------ Excerpted records ------

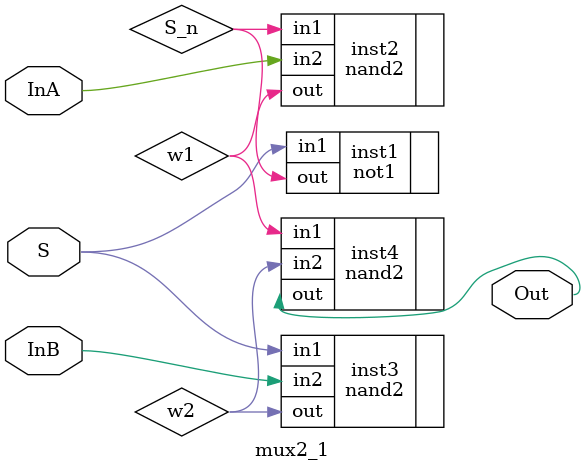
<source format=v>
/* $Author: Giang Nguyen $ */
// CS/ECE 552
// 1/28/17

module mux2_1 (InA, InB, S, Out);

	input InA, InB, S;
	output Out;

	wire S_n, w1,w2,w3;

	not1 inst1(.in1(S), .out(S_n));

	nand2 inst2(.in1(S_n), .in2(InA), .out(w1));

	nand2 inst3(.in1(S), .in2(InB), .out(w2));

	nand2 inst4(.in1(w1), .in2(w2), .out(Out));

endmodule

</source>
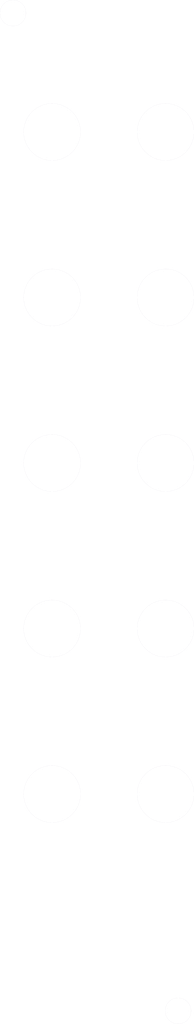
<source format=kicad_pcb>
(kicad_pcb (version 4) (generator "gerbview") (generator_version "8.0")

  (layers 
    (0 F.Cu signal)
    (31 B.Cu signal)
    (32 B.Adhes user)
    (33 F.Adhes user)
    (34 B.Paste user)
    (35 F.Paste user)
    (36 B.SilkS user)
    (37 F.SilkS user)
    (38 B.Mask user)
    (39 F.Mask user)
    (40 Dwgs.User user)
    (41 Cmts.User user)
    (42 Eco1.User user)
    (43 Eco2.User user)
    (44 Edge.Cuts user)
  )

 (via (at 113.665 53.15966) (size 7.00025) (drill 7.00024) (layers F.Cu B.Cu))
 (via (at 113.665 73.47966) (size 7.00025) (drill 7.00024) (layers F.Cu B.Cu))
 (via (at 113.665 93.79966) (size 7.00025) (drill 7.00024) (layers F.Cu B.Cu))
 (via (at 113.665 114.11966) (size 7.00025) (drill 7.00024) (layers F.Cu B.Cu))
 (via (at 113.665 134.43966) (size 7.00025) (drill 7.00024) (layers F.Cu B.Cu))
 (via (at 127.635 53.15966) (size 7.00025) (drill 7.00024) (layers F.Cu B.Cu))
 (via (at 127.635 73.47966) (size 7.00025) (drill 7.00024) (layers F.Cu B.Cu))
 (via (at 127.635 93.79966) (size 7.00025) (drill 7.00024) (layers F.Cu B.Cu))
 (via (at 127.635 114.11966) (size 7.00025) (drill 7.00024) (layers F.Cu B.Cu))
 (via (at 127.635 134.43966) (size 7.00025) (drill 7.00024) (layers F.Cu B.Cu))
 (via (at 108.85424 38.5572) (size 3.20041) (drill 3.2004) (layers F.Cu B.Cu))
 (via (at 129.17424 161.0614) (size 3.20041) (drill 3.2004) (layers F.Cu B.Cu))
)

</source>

------

- Instructions to follow -
Reproduce the lines from the one containing "(kicad_pcb (version 4)" to the end of the entries, keeping both ends and adding nothing.

- Completed exercise -
(kicad_pcb (version 4) (generator "gerbview") (generator_version "8.0")

  (layers 
    (0 F.Cu signal)
    (31 B.Cu signal)
    (32 B.Adhes user)
    (33 F.Adhes user)
    (34 B.Paste user)
    (35 F.Paste user)
    (36 B.SilkS user)
    (37 F.SilkS user)
    (38 B.Mask user)
    (39 F.Mask user)
    (40 Dwgs.User user)
    (41 Cmts.User user)
    (42 Eco1.User user)
    (43 Eco2.User user)
    (44 Edge.Cuts user)
  )

 (via (at 113.665 53.15966) (size 7.00025) (drill 7.00024) (layers F.Cu B.Cu))
 (via (at 113.665 73.47966) (size 7.00025) (drill 7.00024) (layers F.Cu B.Cu))
 (via (at 113.665 93.79966) (size 7.00025) (drill 7.00024) (layers F.Cu B.Cu))
 (via (at 113.665 114.11966) (size 7.00025) (drill 7.00024) (layers F.Cu B.Cu))
 (via (at 113.665 134.43966) (size 7.00025) (drill 7.00024) (layers F.Cu B.Cu))
 (via (at 127.635 53.15966) (size 7.00025) (drill 7.00024) (layers F.Cu B.Cu))
 (via (at 127.635 73.47966) (size 7.00025) (drill 7.00024) (layers F.Cu B.Cu))
 (via (at 127.635 93.79966) (size 7.00025) (drill 7.00024) (layers F.Cu B.Cu))
 (via (at 127.635 114.11966) (size 7.00025) (drill 7.00024) (layers F.Cu B.Cu))
 (via (at 127.635 134.43966) (size 7.00025) (drill 7.00024) (layers F.Cu B.Cu))
 (via (at 108.85424 38.5572) (size 3.20041) (drill 3.2004) (layers F.Cu B.Cu))
 (via (at 129.17424 161.0614) (size 3.20041) (drill 3.2004) (layers F.Cu B.Cu))
)

</source>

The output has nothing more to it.